**PASSAGE FOR REVIEW**
--- START ---

# Any input on caring for Bee Tree seedlings



## Hogback Honey (Oct 29, 2013)

I am clueless, I started something like 30 seeds, after several weeks about 29 sprouted. I have 3 that are looking halfway decent, the rest all died.


----------



## tycobb48 (Jan 10, 2008)

I have 30 seeds I need to sprout, behind schedule...sounds like I should of held out for saplings...I did plant 1 1/2 pounds of sun chokes, so there should be some dearth help there...


----------



## beepro (Dec 31, 2012)

They seem to like the cooler but full sun weather better. The hot weather only slow them down
in full sun. Mine only 2" tall now but growing gradually on the ground. If you want some dearth help then
the borage (nectar and pollen) is the best so far this year. My bees cover them all day long until sunset.
Clover will be nice but I have not plant any this year. Mustard green and canola will help too in succession.
The bee tree can be stimulated by diluted compost tea and human urine if you don't have the horse urine #26.
See, all natural here.  Cover the soil with grass clippings will help too. And some natural worm casting mixed
in with the compost soil. Make some compost tea for them in moderate amount. Too much salt will kill them at
this sensitive age.


----------



## spunky (Nov 14, 2006)

Both seedlings are still going. One has 1 set of true leaves the other 2 sets, nice deep green color, but man are they growing slow .


----------



## heaflaw (Feb 26, 2007)

My limited experience is that their roots need plenty of room to grow. Maybe put them in larger pots.


----------



## beepro (Dec 31, 2012)

They are big trees so it is better to plant into the ground and water them well. I don't think they
will bloom inside a small pot unless it is a big pot for growing them. I planted mine into the ground
and water them well. They are growing bigger everyday now under the full sun. I covered them with
a layer of fine sawdust to prevent evaporation. Once in a while I will give them some nitrogen fertilizer.
They are growing fast too!


----------



## KQ6AR (May 13, 2008)

You guys are good, I got one seed to sprout out of a 100. Its 5' tall in the front yard now. About 3 years old.


----------



## spunky (Nov 14, 2006)

Thanks for the replies ,they are only about about 3 inches tall , I will transplant then and see how it goes


----------



## beepro (Dec 31, 2012)

Be sure to plant it in full sun away from the busy location since your bees will be using this tree when it
flowers. Also the first few days cover it with a shade cloth so the roots can be develop. Under the hot
sun the leaves can be dry out if not shading it. Water it well too.


----------



## odfrank (May 13, 2002)

spunky said:


> Thanks for the replies ,they are only about about 3 inches tall , I will transplant then and see how it goes


I would not transplant them at that stage. Or, at least, do not break the soil around their roots. They are best transplanted dormant.

--- END ---

**EXTRACTED RECORDS**
--- START ---

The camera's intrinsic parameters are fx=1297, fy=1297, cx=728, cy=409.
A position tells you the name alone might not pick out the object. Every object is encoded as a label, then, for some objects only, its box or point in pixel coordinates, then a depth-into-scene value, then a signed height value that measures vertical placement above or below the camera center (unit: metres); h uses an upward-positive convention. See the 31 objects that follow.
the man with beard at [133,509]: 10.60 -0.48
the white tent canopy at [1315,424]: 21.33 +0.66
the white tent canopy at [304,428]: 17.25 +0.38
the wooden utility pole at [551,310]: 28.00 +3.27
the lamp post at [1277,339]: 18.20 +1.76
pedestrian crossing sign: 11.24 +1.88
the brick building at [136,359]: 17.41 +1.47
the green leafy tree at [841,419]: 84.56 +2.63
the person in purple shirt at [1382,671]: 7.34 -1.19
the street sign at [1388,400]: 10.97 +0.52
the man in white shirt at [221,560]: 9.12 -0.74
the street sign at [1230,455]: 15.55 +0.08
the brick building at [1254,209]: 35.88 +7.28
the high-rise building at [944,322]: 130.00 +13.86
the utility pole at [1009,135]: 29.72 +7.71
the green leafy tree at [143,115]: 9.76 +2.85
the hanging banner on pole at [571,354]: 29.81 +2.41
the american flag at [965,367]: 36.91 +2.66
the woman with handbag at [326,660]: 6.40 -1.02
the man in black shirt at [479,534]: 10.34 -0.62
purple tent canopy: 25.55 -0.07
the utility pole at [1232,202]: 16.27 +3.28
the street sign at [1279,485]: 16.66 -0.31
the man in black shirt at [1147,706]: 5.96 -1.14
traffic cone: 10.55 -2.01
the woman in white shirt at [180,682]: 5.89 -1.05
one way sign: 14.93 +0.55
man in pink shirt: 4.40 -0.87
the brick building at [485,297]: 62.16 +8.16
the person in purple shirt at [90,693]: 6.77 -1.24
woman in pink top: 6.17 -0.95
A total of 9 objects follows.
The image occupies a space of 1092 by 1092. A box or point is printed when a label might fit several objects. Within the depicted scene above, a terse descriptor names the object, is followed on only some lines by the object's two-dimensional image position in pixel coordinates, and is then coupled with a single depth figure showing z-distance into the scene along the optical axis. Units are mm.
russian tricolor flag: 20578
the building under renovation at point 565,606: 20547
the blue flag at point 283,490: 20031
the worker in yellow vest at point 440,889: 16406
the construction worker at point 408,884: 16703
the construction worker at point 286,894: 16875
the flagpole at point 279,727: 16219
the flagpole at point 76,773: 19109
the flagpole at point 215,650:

--- END ---

**SET OF TASKS**
A – Answer these from the forum thread on bee tree seedlings, one line each:
(i) How many seeds did KQ6AR get to sprout, and out of how many?
(ii) What did beepro cover the planted seedlings with to prevent evaporation?
(iii) At what stage does odfrank say the seedlings are best transplanted?
B – Carry on the forum thread about caring for bee tree seedlings, starting after its last post.

**RESPONSES TO THE EXERCISE**
A –
(i) One seed out of 100.
(ii) A layer of fine sawdust.
(iii) When they are dormant.

B –
----------



## beepro (Dec 31, 2012)

Yes, because it is still very small the main root is not that long so it is safe to transplant with the
entire root ball with the soil attached otherwise the sun will dry out its leaves. I transplanted mine fine one month ago when
they are at 2.5".
But I have 2 trees so if one die I still have the other one. When it grows then I will not have to wait another year for this
tree to develop because the soil is better than the pot soil. Once it grows then I can care for it better than the potted tree.
Nutrients on the ground is more available where as the pot soil will accumulate salts from the fertilizer. Over all, it does not
grow that well in a pot. That is why I put them on the ground because they did not grow much. On the ground they grow faster.
So from 2.5" to almost 6" is pretty good. Don't you think so?


----------



## odfrank (May 13, 2002)

My secrets: sow in a 2'+ deep box early spring. They will grow 2' or more in six months. Bareroot in winter and plant out.
Send me $$$ for these secrets. Paypal to: [email protected]
My beds this year:


My product:


----------



## Charlie B (May 20, 2011)

Mine are all dead so.......


----------



## beepro (Dec 31, 2012)

Why yours are all dead now?
Don't you know how to take care of them? Must bee the drought we are
having, huh. Don't worry, I got that cover too.
I will give you my secret for taking care of them for "FREE."
But it might not bee as good as odfrank's. Still good though.


----------



## spunky (Nov 14, 2006)

Well I set my containers out in the garden with 12 plus hours and sun, and well nothing, have not grown 1/2 in 2 weeks


----------



## odfrank (May 13, 2002)

Liquid chemical fertilizer like Miracle grow will help with any nutrient deficiency. Or manure tea. Which Charlie should have used as he has plenty.


----------



## lilhouseonprairie (Jun 19, 2014)

When planting tree seeds try to put them in the pot you want them in for a few months, so a 1 gallon nursery pot or bigger. Or, go right into the ground. It's better nto to transplant young seedlings until they're well established and a bit woody - the winter after you start the seeds.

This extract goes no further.